Khomeini e l’ integralismo radicale Le affermazioni assertive dell’ayatollah evidenziano il carattere totalizzante dell’Islam

La sfera del politico si incardina strutturalmente sulla sfera religiosa e fissa in tal modo le basi del fondamentalismo (integralismo) islamico.
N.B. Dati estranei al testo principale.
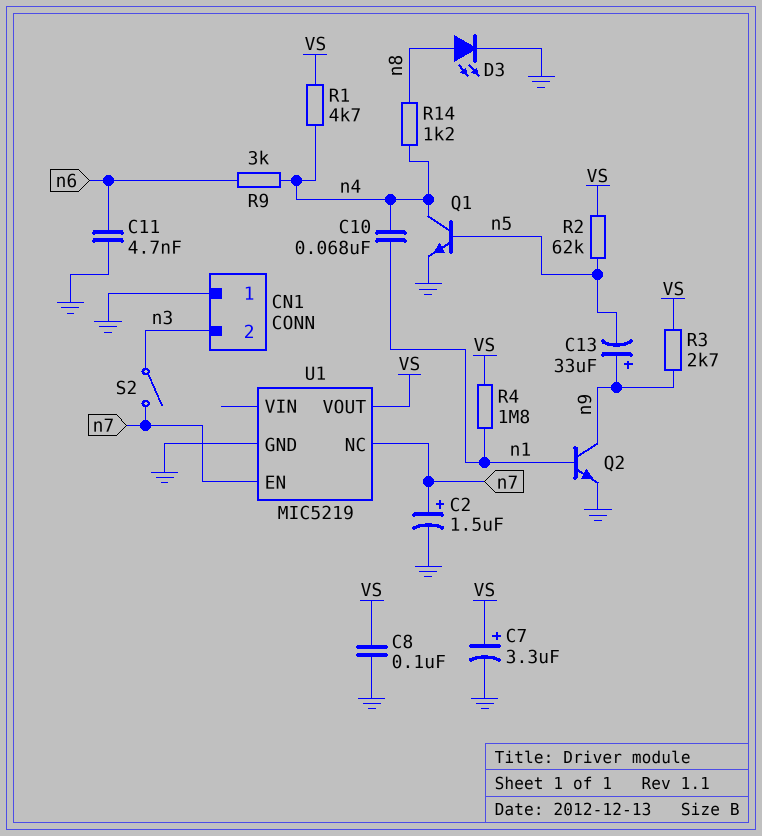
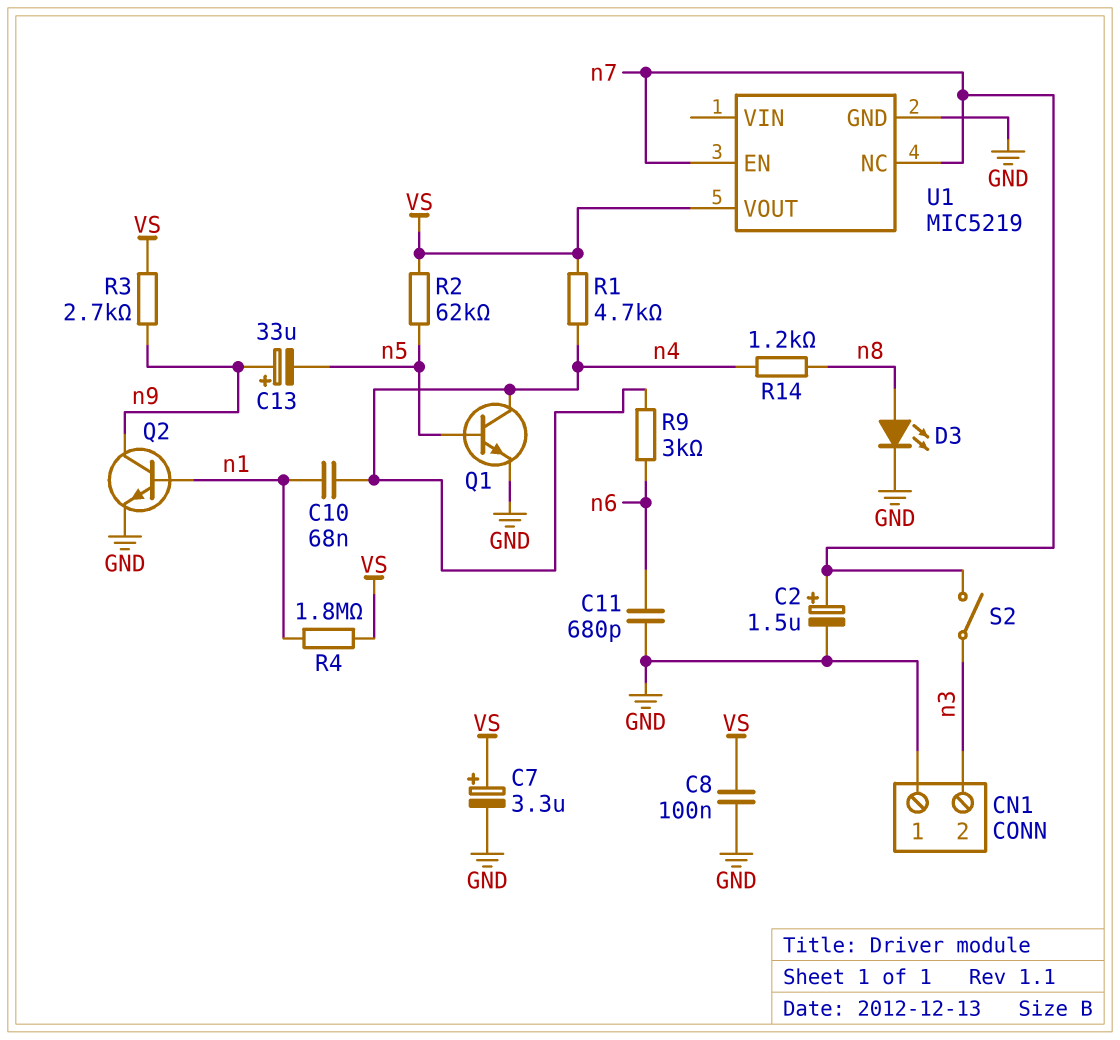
C11: 4.7nF (GND, n6) -> 680pF (GND, n6)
Il politologo orientalista Gilles Kepel, commentando il testo di Qutb, osserva che “la società jahilita conferisce la sovranità ad altri da Dio e fa di questi sovrani oggetti di adorazione: questa società è caratterizzata dalla divinizzazione del detentore del potere, sia esso uomo, casta o partito, e dall’adorazione di questi da parte del popolo.” È un principe perverso, quindi, colui che in un modo o in un altro, si fa adorare come un idolo, poiché la sovranità non appartiene, di per sé, ad altri che a Dio, “e il principe perverso che l’esercita sui propri sudditi – conclude Kepel – usurpa il potere divino”. Oriana Fallaci, nell’intervista del 1979 a Khomeini, avvenuta sei mesi dopo la rivoluzione islamica, chiese all’Imam se il popolo iraniano, che si era lasciato massacrare a decine di migliaia, fosse morto per la libertà o per l’Islam. Egli rispose: “Per l’Islam. Il popolo si è battuto per l’Islam. E l’Islam significa tutto, anche ciò che nel suo mondo significa libertà, democrazia. Sì, l’Islam contiene tutto. L’Islam ingloba tutto, l’Islam è tutto.” Le affermazioni assertive dell’ayatollah esprimono in modo evidente il suo integralismo radicale ed evidenziano il carattere universale e totalizzante della religione islamica, che tutto comprende e nulla vige in un regime di autonomia e tanto meno di indipendenza rispetto a essa. Ne consegue che la stessa nozione di religione viene compromessa nel suo specifico significato di distinzione, poiché tutto risiede in essa, e il principio della libertà, declinato all’interno dell’universo islamico, perde qualsiasi connotazione afferente all’uomo in quanto individuo. Prossimi alla fine della guerra fredda, il fondamentalismo sciita stava introducendo nella scena internazionale lo “scontro delle civiltà” (Samuel P. Huntington).